I stayed true to my policy of not watching a movie before reading the book, so now I'm just waiting for the movie to come out in our dollar theatre or at Red Box so I can see it. I've heard only good things! If you're behind the times like I was, it's time to pick up this book. Prepare yourself for some late nights of reading complete with tired eyes in the morning--well worth it!
The Grace of Silence by Michele Norris
So, when Jessica told me about Norris's memoir and about how it focused on race relations in the South--particularly in Birmingham--where her father, a black man, was shot by a white police officer, I was hooked. What was this woman's story? I had to know.
A week and half later, I finished the book. I admit that I went into reading the book with expectations that it would be politically charged and have a tinge of racial bitterness. What I discovered was a book that takes a very honest and unbiased look at the South during segregation, almost entirely omitting politics, and focusing rather on personal, human experiences, which are always interesting.
What I found most interesting (and humbling) about the book was how black men like Norris's father fought in WWII for social justice overseas and then returned home to severe discrimination and danger in their own home towns. Makes me want to find war veterans everywhere and thank them for their service--both abroad and at home--appropriate for this Veteran's Day.
Mentioning familiar places like Ensley and Crestline Village, the book took on a local feel, although Birmingham's racial past is nothing to be proud of. In fact, I was appalled that in the memorable past such things happened as Norris describes in the book. I haven't been to our Civil Rights Institute in years, but this book has inspired me to go back soon, if nothing else to pay homage to those who lived through such horrific times and to remind myself that issues of race in the South are still present in more subtle ways.
Somebody Told Me by Rick Bragg
I recently discovered Rick Bragg, a Southern author who has written for a series of big newspapers, including the New York Times, in addition to writing memoirs. Somebody Told Me is a compilation of some of his best news stories, covering all sorts of injustices and human interest stories from the '90s. I have to admit that I skipped the chapter on Susan Smith (I just couldn't stomach them with a child on the way), but the rest of the stories were fabulously written. The chapters are divided by topic (race relations, aging, school-age children, etc.) and each chapter has a handful (or two) of 2-3 page stories, making it easy to slip in a quick story any time of day. I highly recommend this book, although beware: most of the stories are sad ones and some will make you downright angry.

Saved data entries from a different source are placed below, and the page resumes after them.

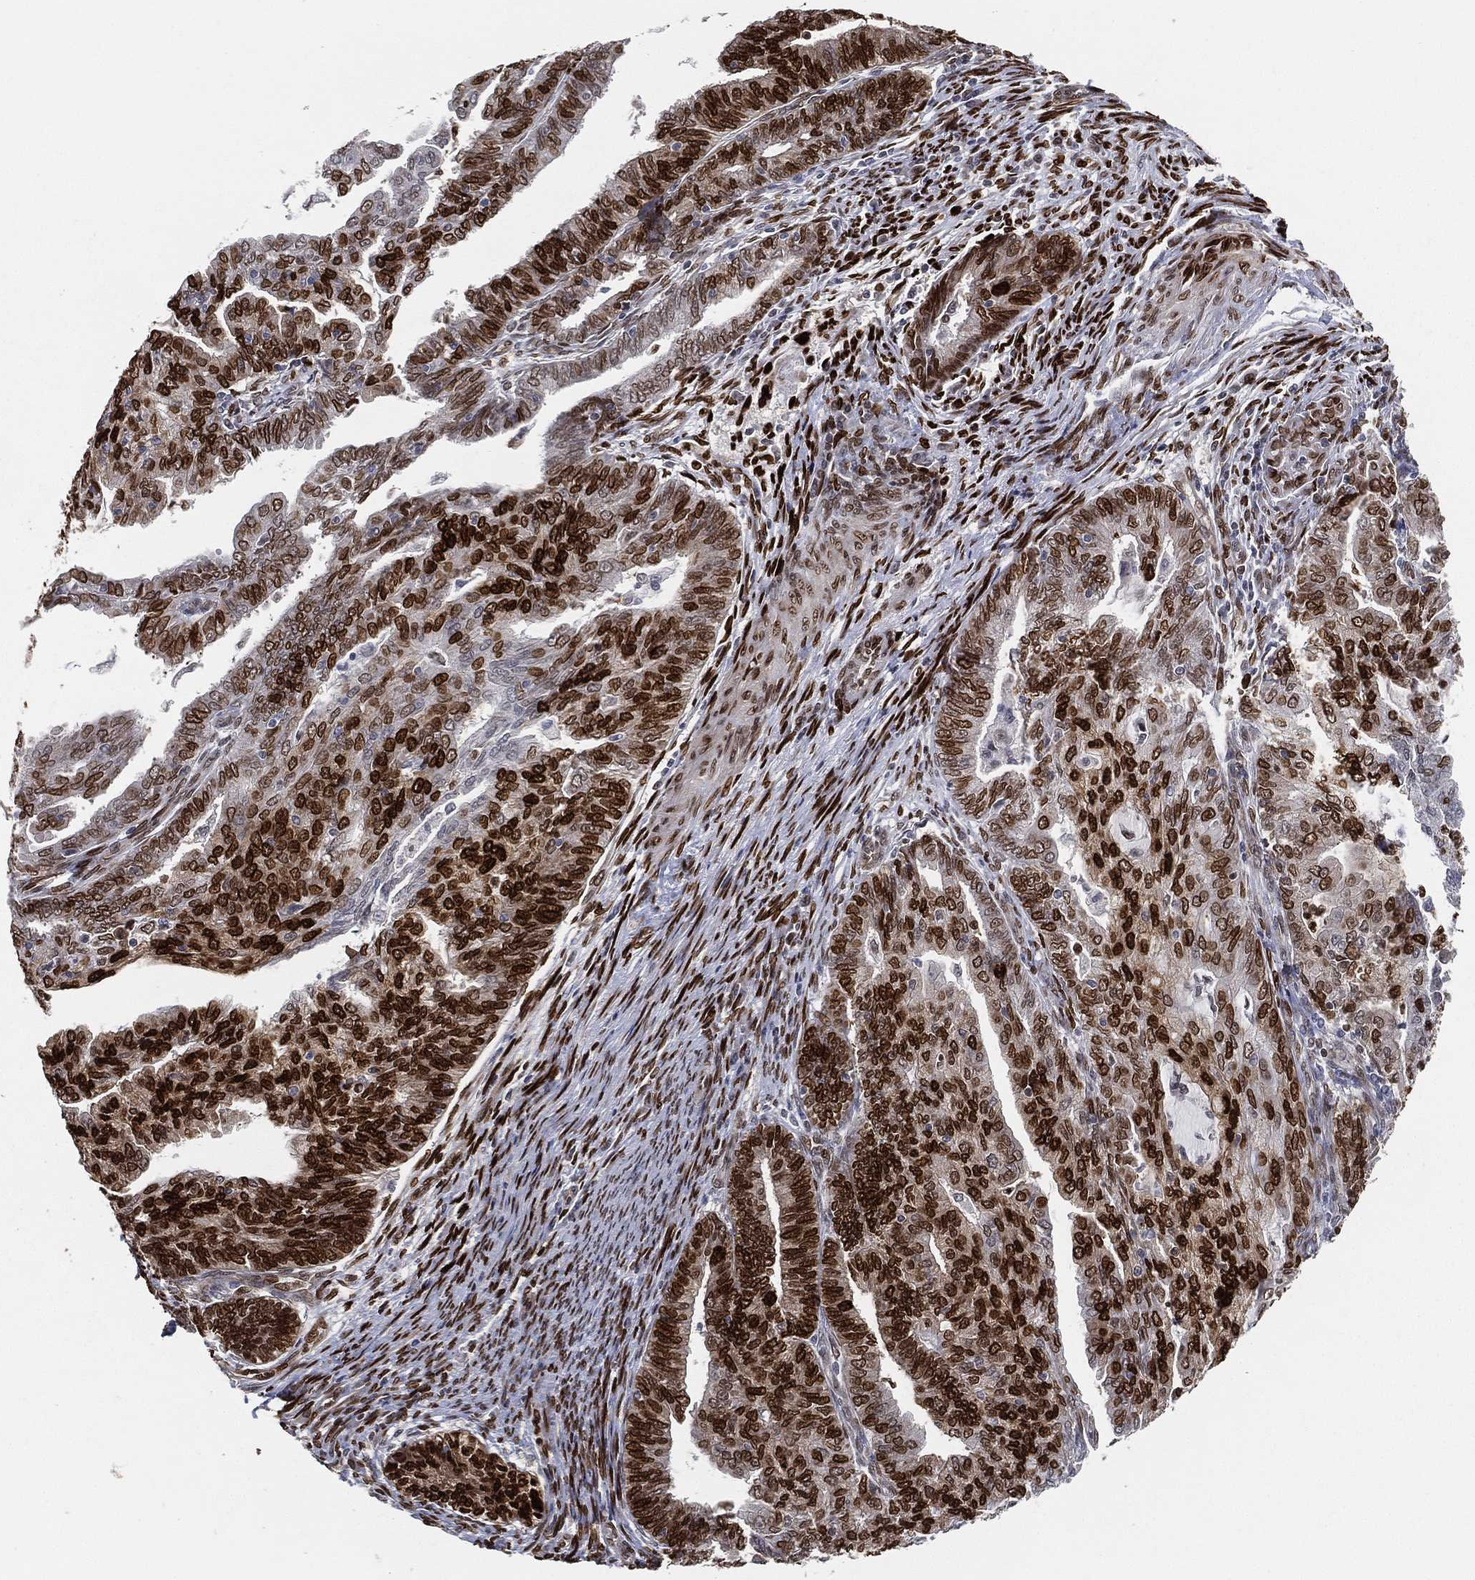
{"staining": {"intensity": "strong", "quantity": "25%-75%", "location": "nuclear"}, "tissue": "endometrial cancer", "cell_type": "Tumor cells", "image_type": "cancer", "snomed": [{"axis": "morphology", "description": "Adenocarcinoma, NOS"}, {"axis": "topography", "description": "Endometrium"}], "caption": "Endometrial cancer (adenocarcinoma) was stained to show a protein in brown. There is high levels of strong nuclear staining in approximately 25%-75% of tumor cells.", "gene": "LMNB1", "patient": {"sex": "female", "age": 82}}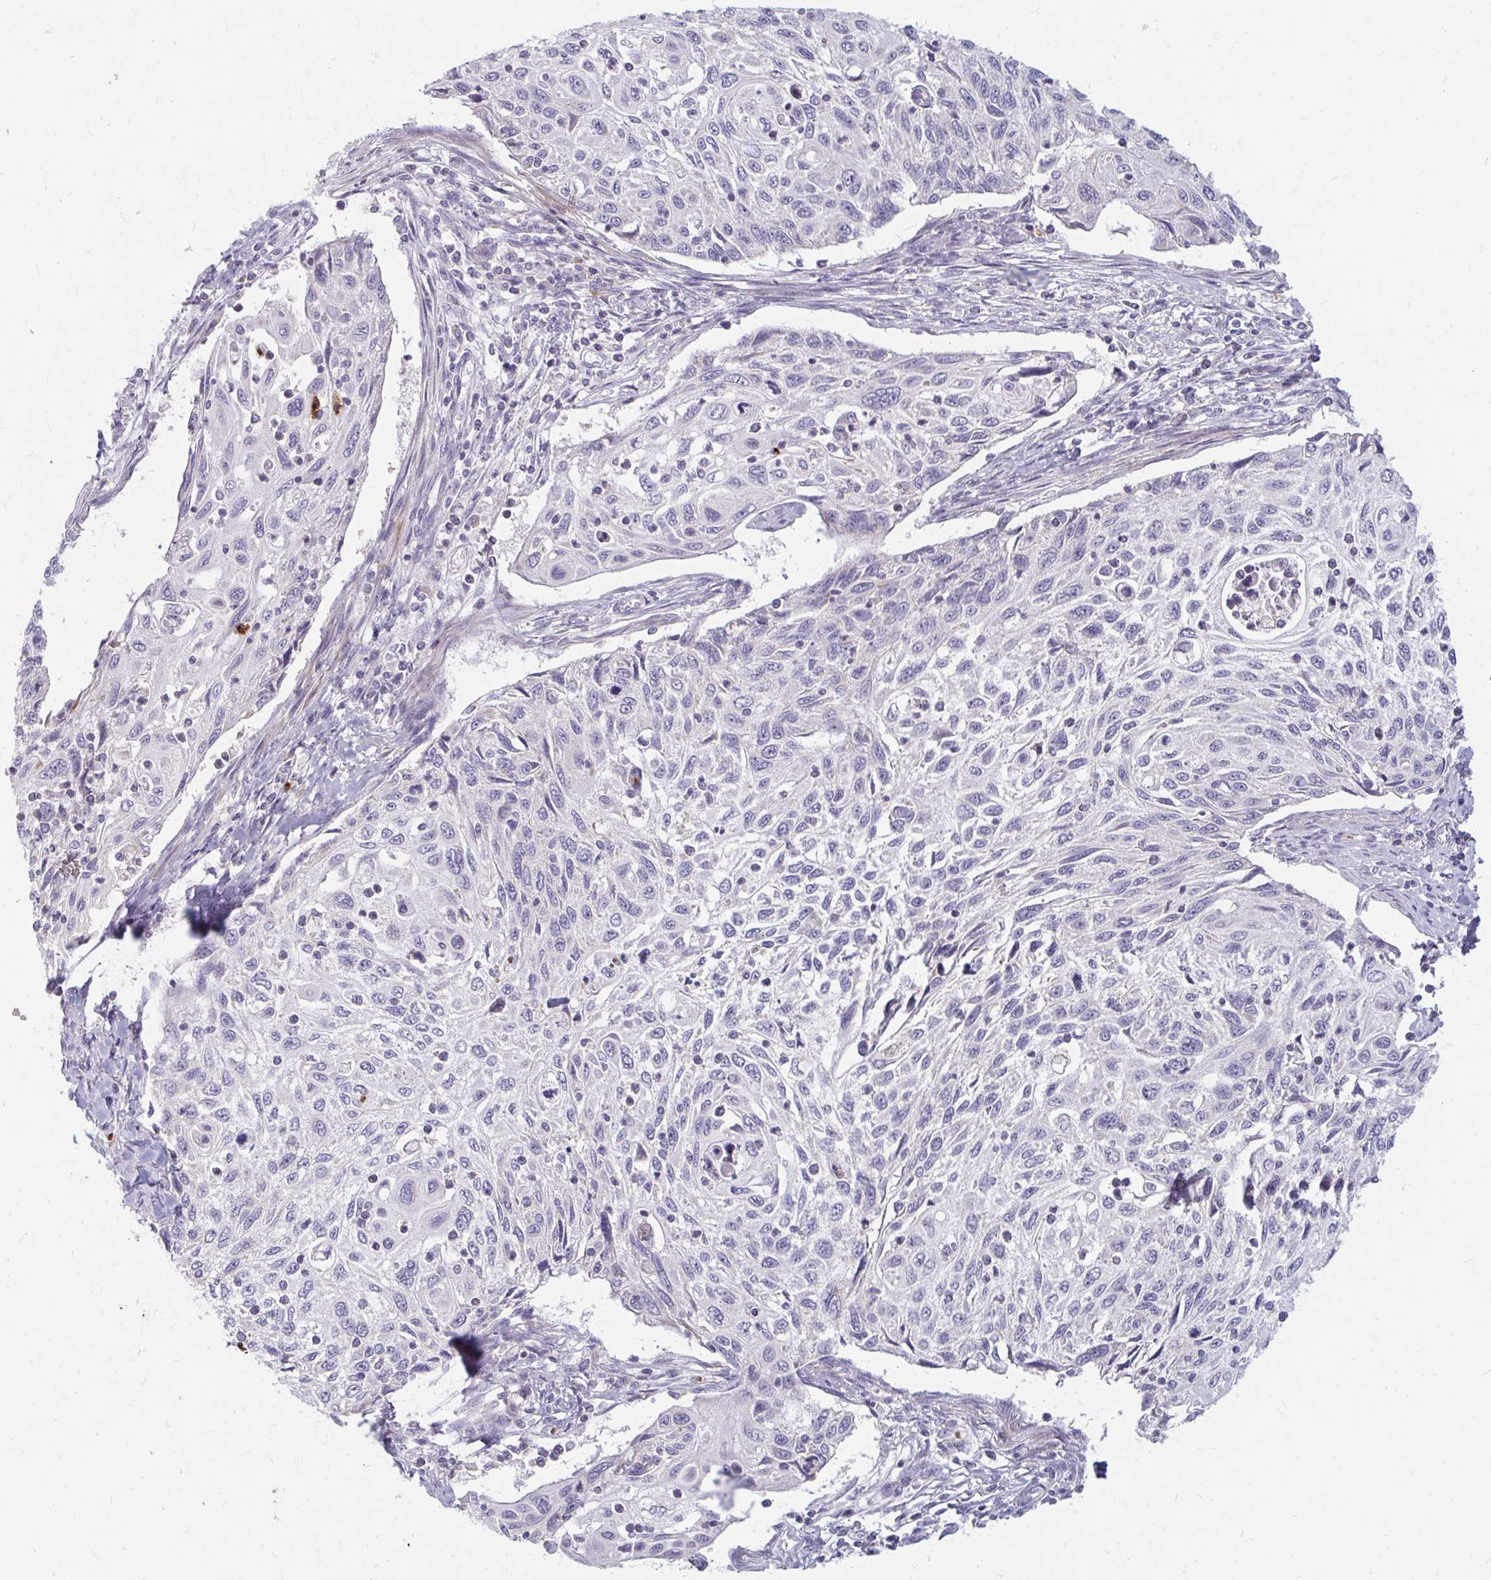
{"staining": {"intensity": "negative", "quantity": "none", "location": "none"}, "tissue": "cervical cancer", "cell_type": "Tumor cells", "image_type": "cancer", "snomed": [{"axis": "morphology", "description": "Squamous cell carcinoma, NOS"}, {"axis": "topography", "description": "Cervix"}], "caption": "Immunohistochemical staining of human cervical squamous cell carcinoma reveals no significant staining in tumor cells.", "gene": "RAB33A", "patient": {"sex": "female", "age": 70}}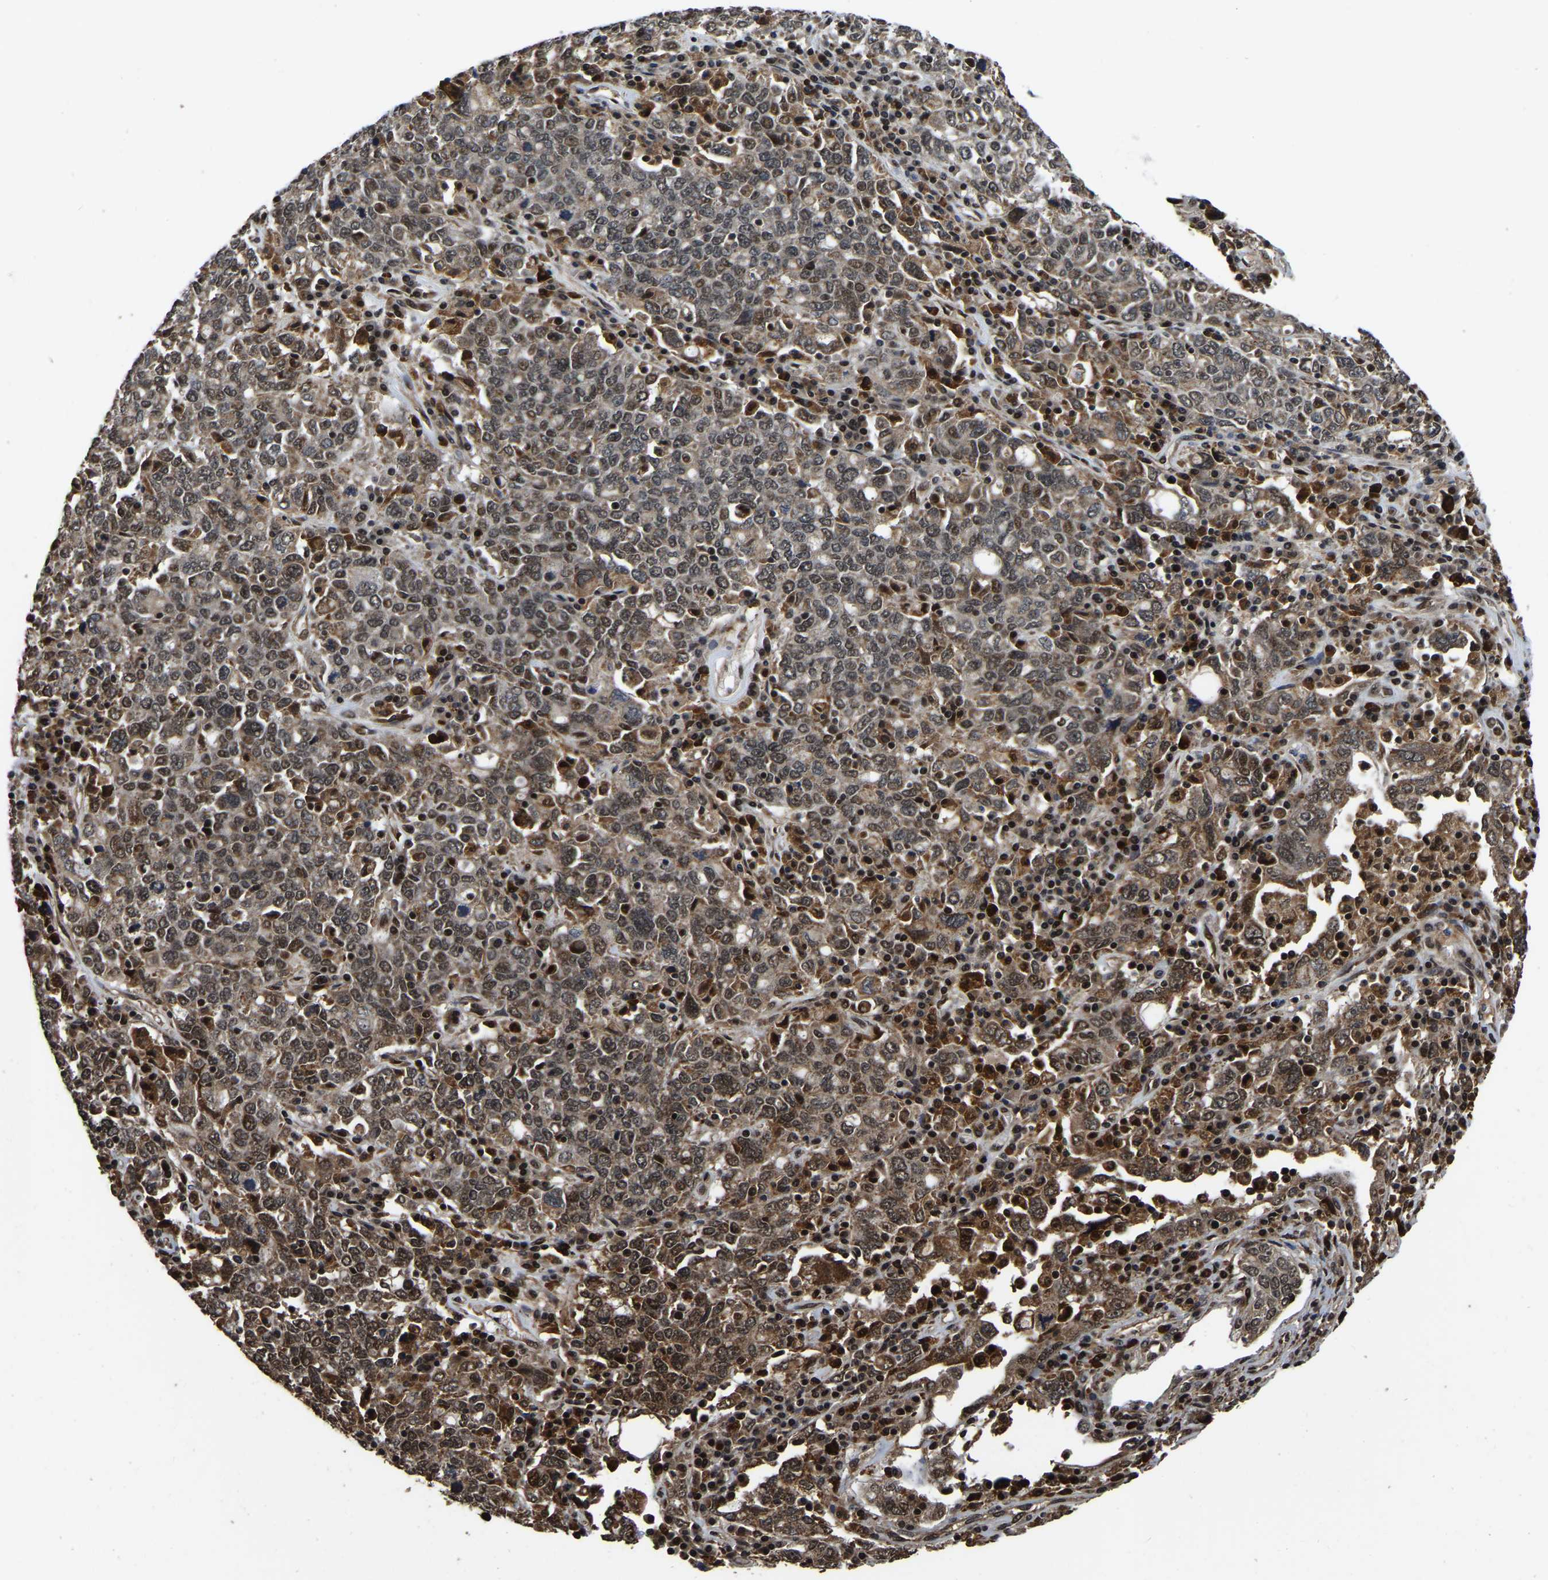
{"staining": {"intensity": "moderate", "quantity": ">75%", "location": "cytoplasmic/membranous,nuclear"}, "tissue": "ovarian cancer", "cell_type": "Tumor cells", "image_type": "cancer", "snomed": [{"axis": "morphology", "description": "Carcinoma, endometroid"}, {"axis": "topography", "description": "Ovary"}], "caption": "Protein staining reveals moderate cytoplasmic/membranous and nuclear staining in about >75% of tumor cells in ovarian endometroid carcinoma. The protein of interest is shown in brown color, while the nuclei are stained blue.", "gene": "CIAO1", "patient": {"sex": "female", "age": 62}}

The Rest of God by Mark Buchanan
My friend, Christen, recommended this book to me, and, while I'm typically a writing snob when it comes to Christian literature, I have to say that this one was actually fairly well written. Unfortunately, I read this book several months ago and since I borrowed it, I didn't get the chance to underline and interact with the text like I usually do, so my memory of this book is in broad strokes at best and won't do it nearly enough justice.
As the title suggests, the book is about theSabbath, but more than just the day-of -the-week kind of Sabbath; it's about slowing down life, taking time to gain perspective, carving out moments for various kinds of rest, taking time to see God in the moments of our lives. Buchanan steers away from a do's and don't's list for what a Sabbath should look like and instead asks this question: is what I'm doing life-giving or life-sucking? If it's life-giving, then it is a Sabbath (day or mindset) activity. So, what might be life-giving to me (writing) could be life-sucking to another. Or what might be life-giving to my husband (yard work) might be life-sucking to me. I liked taking time to contemplate what in my life is life-giving and finding so many different ways to experience Sabbath rest.
So, that's what I've been reading. What have you been reading lately? Any books I need to add to the stack on my bedside table?